• DIRECTIONS FOR THIS TASK
Without including any pictures, write out all the records word for word.

[Dataset entries]

<<<<

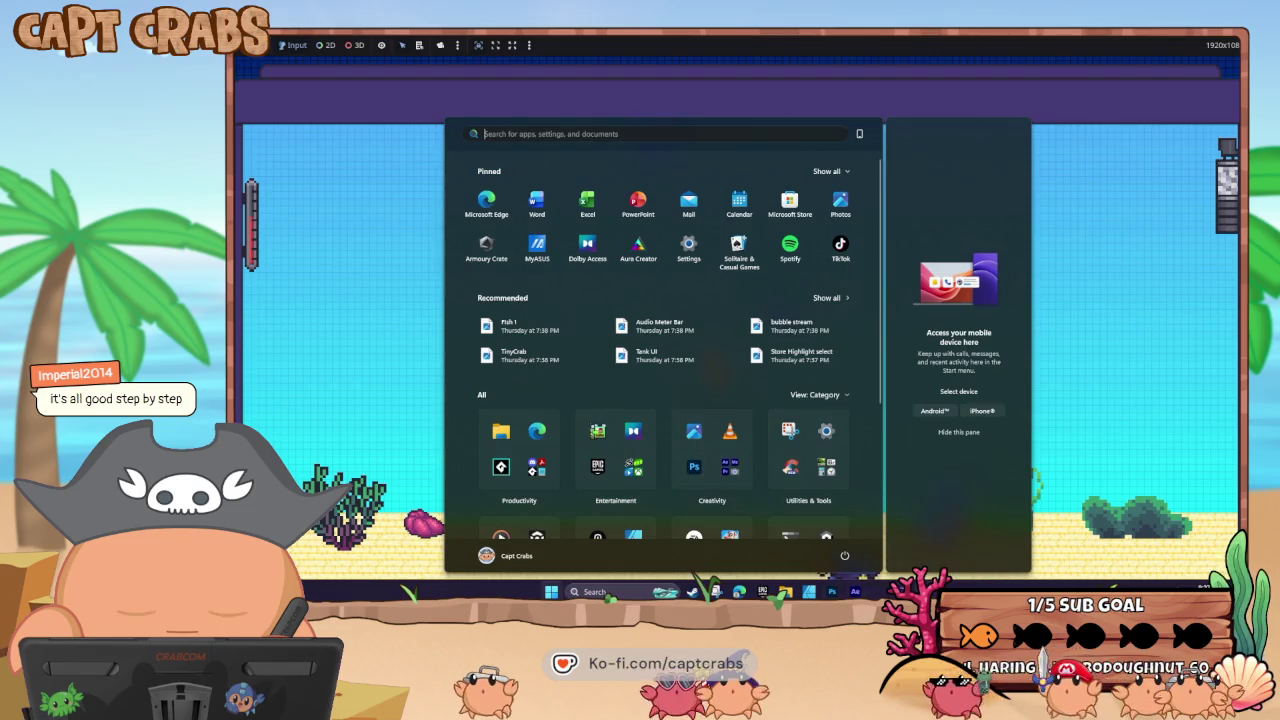
{"action": "mouse_move", "coordinate": [809, 591]}
{"action": "left_click", "coordinate": [860, 540]}
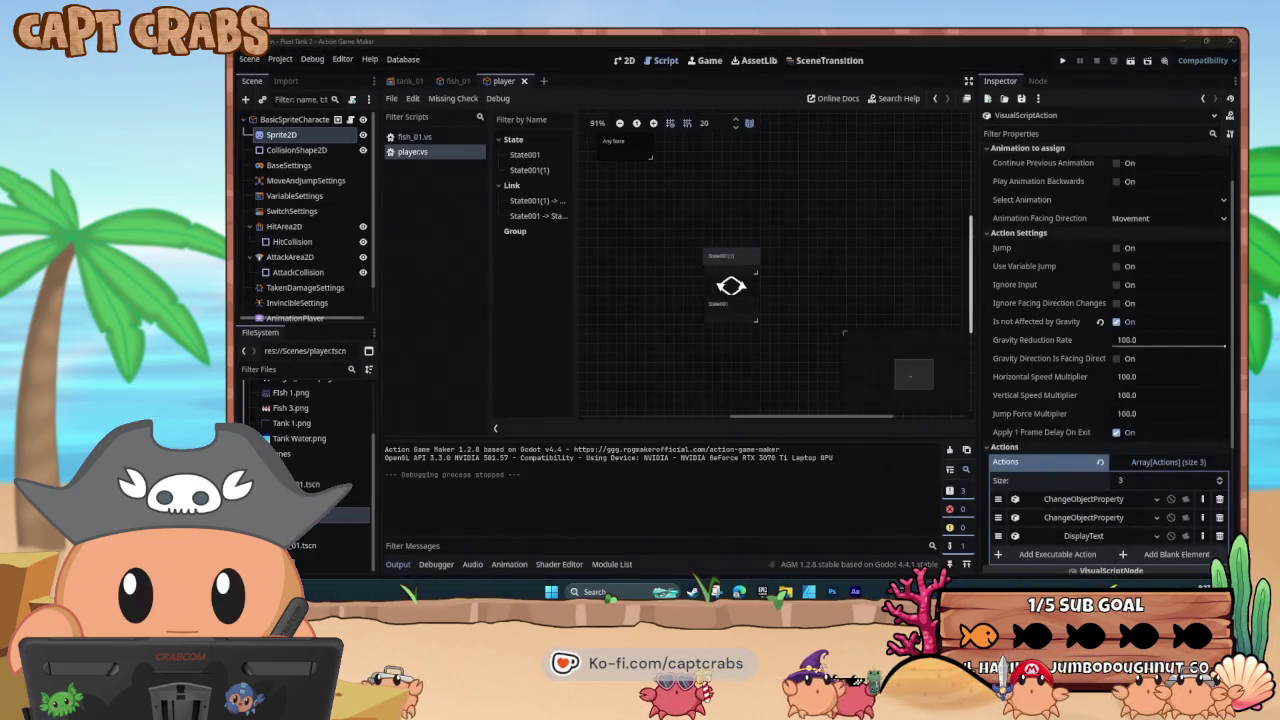
{"action": "key", "text": "alt+Tab"}
{"action": "left_click", "coordinate": [740, 346]}
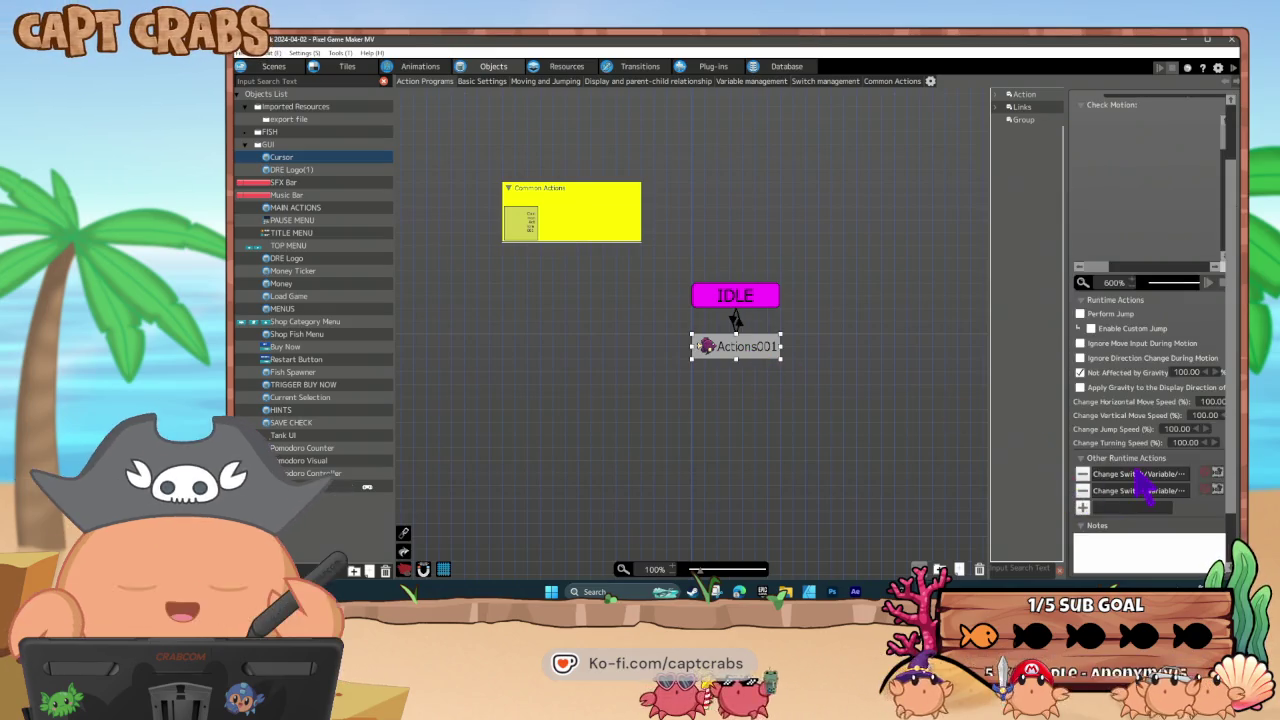
- Review the X Coordinate Position variable action, cancel without changes, and return to Action Game Maker
{"action": "double_click", "coordinate": [1138, 474]}
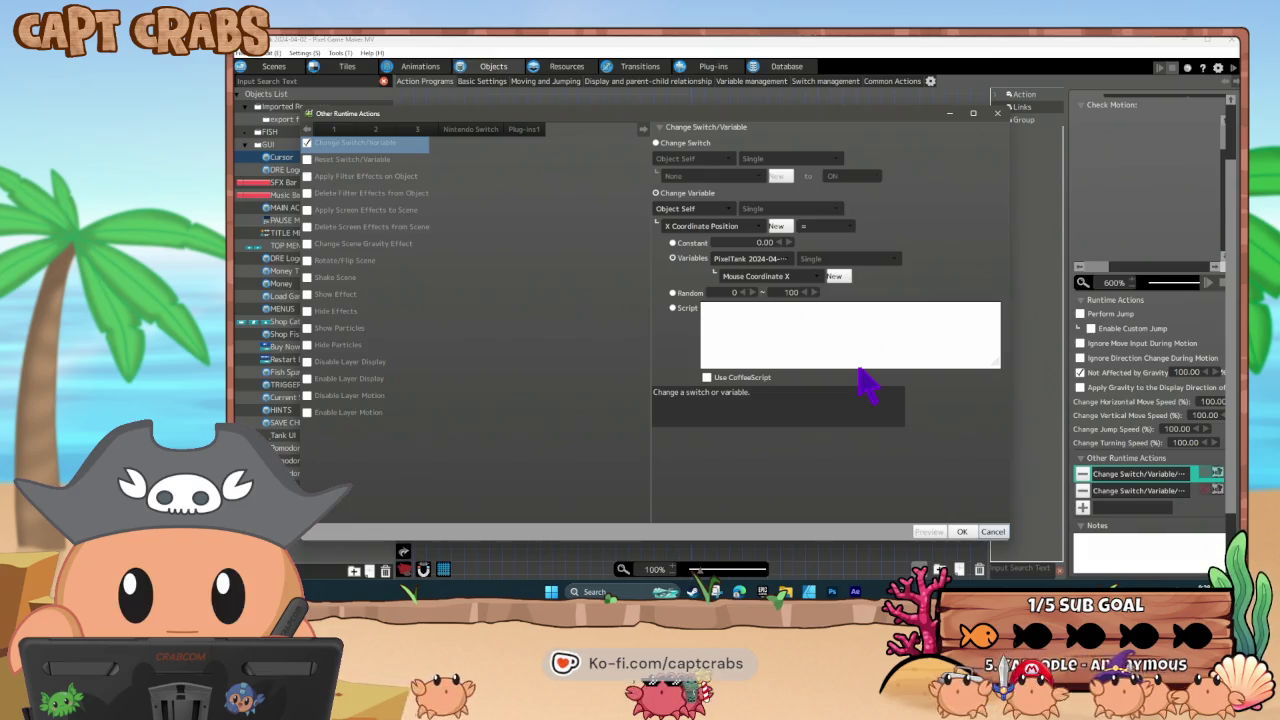
{"action": "left_click", "coordinate": [747, 225]}
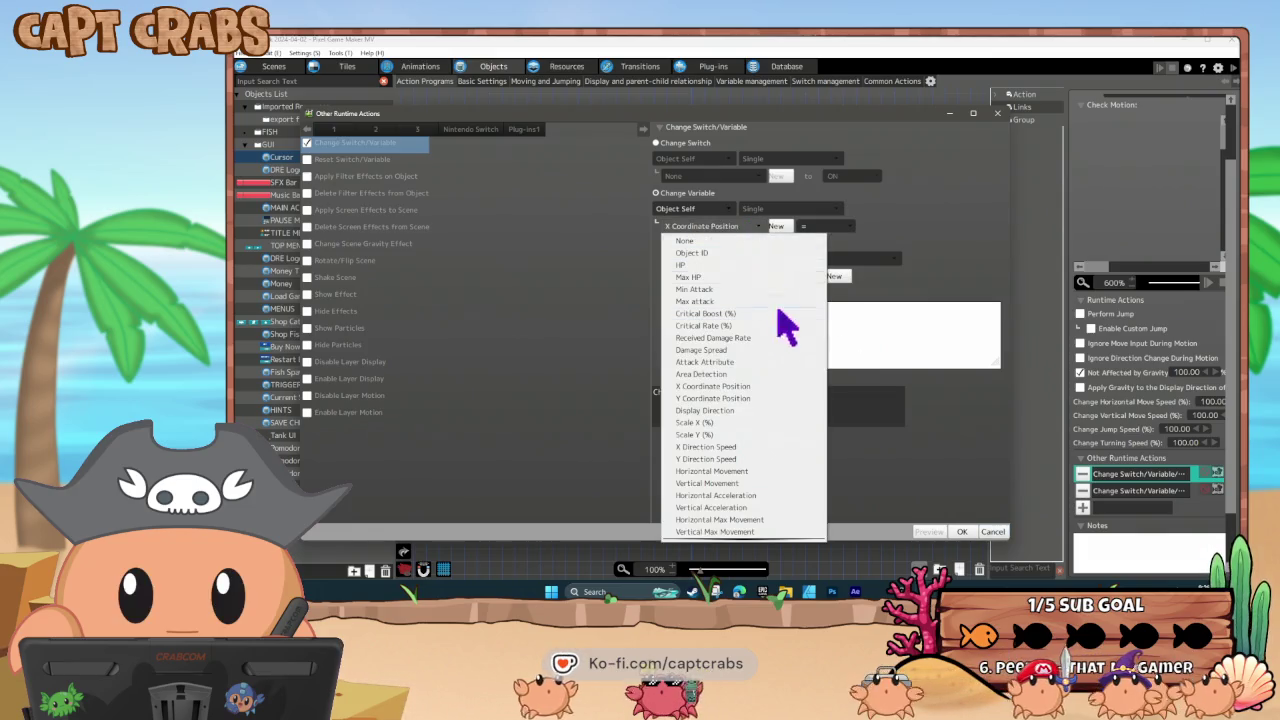
{"action": "scroll", "coordinate": [790, 430], "scroll_direction": "down", "scroll_amount": 4}
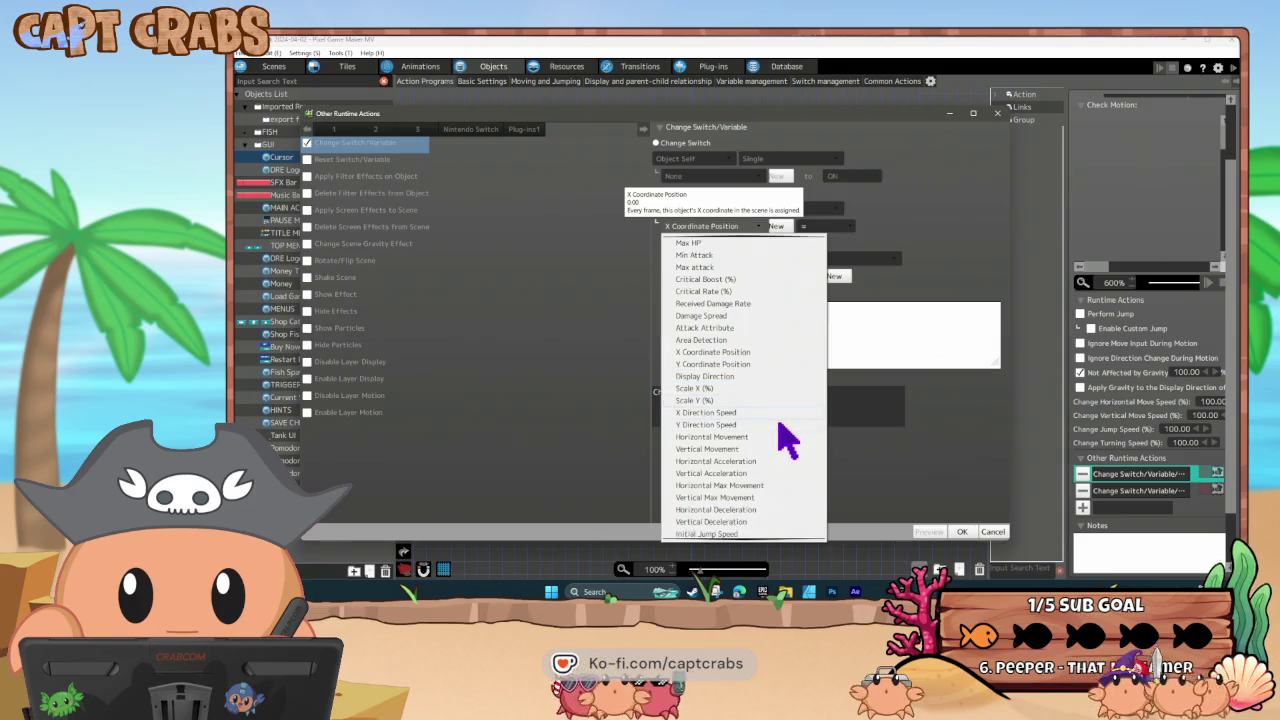
{"action": "scroll", "coordinate": [786, 457], "scroll_direction": "up", "scroll_amount": 4}
{"action": "scroll", "coordinate": [783, 460], "scroll_direction": "up", "scroll_amount": 1}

>>>>

• EXPECTED ANSWER
{"action": "mouse_move", "coordinate": [809, 591]}
{"action": "left_click", "coordinate": [860, 540]}
{"action": "key", "text": "alt+Tab"}
{"action": "left_click", "coordinate": [740, 346]}
- Review the X Coordinate Position variable action, cancel without changes, and return to Action Game Maker
{"action": "double_click", "coordinate": [1138, 474]}
{"action": "left_click", "coordinate": [747, 225]}
{"action": "scroll", "coordinate": [790, 430], "scroll_direction": "down", "scroll_amount": 4}
{"action": "scroll", "coordinate": [786, 457], "scroll_direction": "up", "scroll_amount": 4}
{"action": "scroll", "coordinate": [783, 460], "scroll_direction": "up", "scroll_amount": 1}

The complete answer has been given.